This paper presents an analytical study of transient flow into multiple vertical wells producing from a porous media containing randomly distributed discrete fractures. The model may be used to analyze the production and well test data from tight gas sands and Austin chalk type reservoirs. Both vertical openholes and hydraulically fractured vertical wells are considered. Wells and fractures are randomly distributed. The model dynamically couples the multiple fracture flow models with an analytical reservoir flow model. The analytical model simulates pressure and pressure derivative characteristics of wells and flow distribution along and through both the natural and hydraulic fractures.

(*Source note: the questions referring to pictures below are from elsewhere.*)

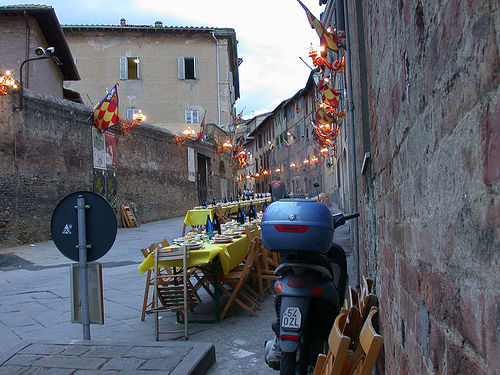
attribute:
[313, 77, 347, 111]
flag — multicolored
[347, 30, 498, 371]
brick wall — old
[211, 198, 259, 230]
bottles — blue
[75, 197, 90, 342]
post — metal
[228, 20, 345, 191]
lights — colored, orange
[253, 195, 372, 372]
motorcycle — gray, colored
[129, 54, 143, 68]
light — illuminated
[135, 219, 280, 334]
chairs — brown, wooden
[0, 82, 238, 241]
wall — stone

The study shows that single or multiple isolated fractures yield negative pseudoskin factors in vertical wells near isolated fractures. The negative pseudoskin factor in unstimulated wells has also been observed in field tests. The negative pseudoskin factor is a function of fracture conductivity, fracture density, length, distance from the wellbore, and azimuth.

Using the model, we demonstrate that the shape of pressure derivative is related to fracture distribution. However, the wellbore pressure derivative response is controlled by the fractures in the near wellbore region.

The result of this study indicate that the conventional analysis, based on the double porosity model such as the Warren and Root model, to predict the storativity ratio of a naturally fractured system is not reliable. Also, the displacement between two semilog straight lines is not necessarily a good indicator of the storativity ratio.